REQUIRED ACTION: Transcribe the records that follow, preserving every word.

MATERIAL PROVIDED:
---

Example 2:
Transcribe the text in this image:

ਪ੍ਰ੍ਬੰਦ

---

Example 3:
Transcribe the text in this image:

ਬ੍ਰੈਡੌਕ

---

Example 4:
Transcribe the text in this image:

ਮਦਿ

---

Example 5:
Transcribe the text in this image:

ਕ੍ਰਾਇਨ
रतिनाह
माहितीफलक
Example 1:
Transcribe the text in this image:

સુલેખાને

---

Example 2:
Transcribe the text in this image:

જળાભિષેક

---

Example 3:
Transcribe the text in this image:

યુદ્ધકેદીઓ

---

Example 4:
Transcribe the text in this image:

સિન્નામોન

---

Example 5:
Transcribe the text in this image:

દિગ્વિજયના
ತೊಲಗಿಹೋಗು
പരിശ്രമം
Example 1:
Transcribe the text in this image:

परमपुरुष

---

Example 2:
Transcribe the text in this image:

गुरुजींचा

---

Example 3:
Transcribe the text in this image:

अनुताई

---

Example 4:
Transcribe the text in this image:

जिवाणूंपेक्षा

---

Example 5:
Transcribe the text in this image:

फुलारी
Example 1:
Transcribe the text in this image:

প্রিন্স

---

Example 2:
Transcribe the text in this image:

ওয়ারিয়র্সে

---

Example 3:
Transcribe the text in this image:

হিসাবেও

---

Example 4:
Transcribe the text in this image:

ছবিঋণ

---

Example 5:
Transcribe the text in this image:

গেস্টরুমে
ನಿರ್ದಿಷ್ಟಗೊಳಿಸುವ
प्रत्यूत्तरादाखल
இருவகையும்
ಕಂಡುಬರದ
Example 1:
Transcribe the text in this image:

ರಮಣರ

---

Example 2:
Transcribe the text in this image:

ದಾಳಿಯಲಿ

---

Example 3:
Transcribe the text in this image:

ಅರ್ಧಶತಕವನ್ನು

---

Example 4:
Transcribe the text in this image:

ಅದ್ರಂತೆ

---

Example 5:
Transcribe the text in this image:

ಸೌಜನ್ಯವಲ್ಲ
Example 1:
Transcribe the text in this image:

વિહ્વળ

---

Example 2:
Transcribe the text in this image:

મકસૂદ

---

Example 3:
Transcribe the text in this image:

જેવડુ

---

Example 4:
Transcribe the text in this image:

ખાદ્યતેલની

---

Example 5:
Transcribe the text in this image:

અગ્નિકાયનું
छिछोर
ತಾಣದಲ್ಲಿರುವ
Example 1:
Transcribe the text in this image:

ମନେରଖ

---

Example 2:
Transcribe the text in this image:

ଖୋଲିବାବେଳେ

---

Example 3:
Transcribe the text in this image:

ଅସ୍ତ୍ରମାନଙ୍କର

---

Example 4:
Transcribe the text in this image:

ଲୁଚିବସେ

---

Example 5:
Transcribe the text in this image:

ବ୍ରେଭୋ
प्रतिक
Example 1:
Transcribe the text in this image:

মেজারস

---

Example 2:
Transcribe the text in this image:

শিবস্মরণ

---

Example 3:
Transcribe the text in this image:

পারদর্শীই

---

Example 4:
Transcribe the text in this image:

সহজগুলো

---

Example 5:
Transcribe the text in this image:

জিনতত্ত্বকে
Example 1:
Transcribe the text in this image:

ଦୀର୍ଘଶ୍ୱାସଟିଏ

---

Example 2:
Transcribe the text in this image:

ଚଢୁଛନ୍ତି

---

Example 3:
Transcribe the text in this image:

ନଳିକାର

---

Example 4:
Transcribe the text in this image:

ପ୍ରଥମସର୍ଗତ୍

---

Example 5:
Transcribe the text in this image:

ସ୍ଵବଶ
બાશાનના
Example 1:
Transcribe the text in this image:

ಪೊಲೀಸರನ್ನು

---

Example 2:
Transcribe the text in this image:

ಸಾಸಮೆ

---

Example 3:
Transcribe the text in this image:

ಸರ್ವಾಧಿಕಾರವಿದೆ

RESULT FOR THIS EXERCISE:
---

Example 2:
Transcribe the text in this image:

ਪ੍ਰ੍ਬੰਦ

---

Example 3:
Transcribe the text in this image:

ਬ੍ਰੈਡੌਕ

---

Example 4:
Transcribe the text in this image:

ਮਦਿ

---

Example 5:
Transcribe the text in this image:

ਕ੍ਰਾਇਨ
रतिनाह
माहितीफलक
Example 1:
Transcribe the text in this image:

સુલેખાને

---

Example 2:
Transcribe the text in this image:

જળાભિષેક

---

Example 3:
Transcribe the text in this image:

યુદ્ધકેદીઓ

---

Example 4:
Transcribe the text in this image:

સિન્નામોન

---

Example 5:
Transcribe the text in this image:

દિગ્વિજયના
ತೊಲಗಿಹೋಗು
പരിശ്രമം
Example 1:
Transcribe the text in this image:

परमपुरुष

---

Example 2:
Transcribe the text in this image:

गुरुजींचा

---

Example 3:
Transcribe the text in this image:

अनुताई

---

Example 4:
Transcribe the text in this image:

जिवाणूंपेक्षा

---

Example 5:
Transcribe the text in this image:

फुलारी
Example 1:
Transcribe the text in this image:

প্রিন্স

---

Example 2:
Transcribe the text in this image:

ওয়ারিয়র্সে

---

Example 3:
Transcribe the text in this image:

হিসাবেও

---

Example 4:
Transcribe the text in this image:

ছবিঋণ

---

Example 5:
Transcribe the text in this image:

গেস্টরুমে
ನಿರ್ದಿಷ್ಟಗೊಳಿಸುವ
प्रत्यूत्तरादाखल
இருவகையும்
ಕಂಡುಬರದ
Example 1:
Transcribe the text in this image:

ರಮಣರ

---

Example 2:
Transcribe the text in this image:

ದಾಳಿಯಲಿ

---

Example 3:
Transcribe the text in this image:

ಅರ್ಧಶತಕವನ್ನು

---

Example 4:
Transcribe the text in this image:

ಅದ್ರಂತೆ

---

Example 5:
Transcribe the text in this image:

ಸೌಜನ್ಯವಲ್ಲ
Example 1:
Transcribe the text in this image:

વિહ્વળ

---

Example 2:
Transcribe the text in this image:

મકસૂદ

---

Example 3:
Transcribe the text in this image:

જેવડુ

---

Example 4:
Transcribe the text in this image:

ખાદ્યતેલની

---

Example 5:
Transcribe the text in this image:

અગ્નિકાયનું
छिछोर
ತಾಣದಲ್ಲಿರುವ
Example 1:
Transcribe the text in this image:

ମନେରଖ

---

Example 2:
Transcribe the text in this image:

ଖୋଲିବାବେଳେ

---

Example 3:
Transcribe the text in this image:

ଅସ୍ତ୍ରମାନଙ୍କର

---

Example 4:
Transcribe the text in this image:

ଲୁଚିବସେ

---

Example 5:
Transcribe the text in this image:

ବ୍ରେଭୋ
प्रतिक
Example 1:
Transcribe the text in this image:

মেজারস

---

Example 2:
Transcribe the text in this image:

শিবস্মরণ

---

Example 3:
Transcribe the text in this image:

পারদর্শীই

---

Example 4:
Transcribe the text in this image:

সহজগুলো

---

Example 5:
Transcribe the text in this image:

জিনতত্ত্বকে
Example 1:
Transcribe the text in this image:

ଦୀର୍ଘଶ୍ୱାସଟିଏ

---

Example 2:
Transcribe the text in this image:

ଚଢୁଛନ୍ତି

---

Example 3:
Transcribe the text in this image:

ନଳିକାର

---

Example 4:
Transcribe the text in this image:

ପ୍ରଥମସର୍ଗତ୍

---

Example 5:
Transcribe the text in this image:

ସ୍ଵବଶ
બાશાનના
Example 1:
Transcribe the text in this image:

ಪೊಲೀಸರನ್ನು

---

Example 2:
Transcribe the text in this image:

ಸಾಸಮೆ

---

Example 3:
Transcribe the text in this image:

ಸರ್ವಾಧಿಕಾರವಿದೆ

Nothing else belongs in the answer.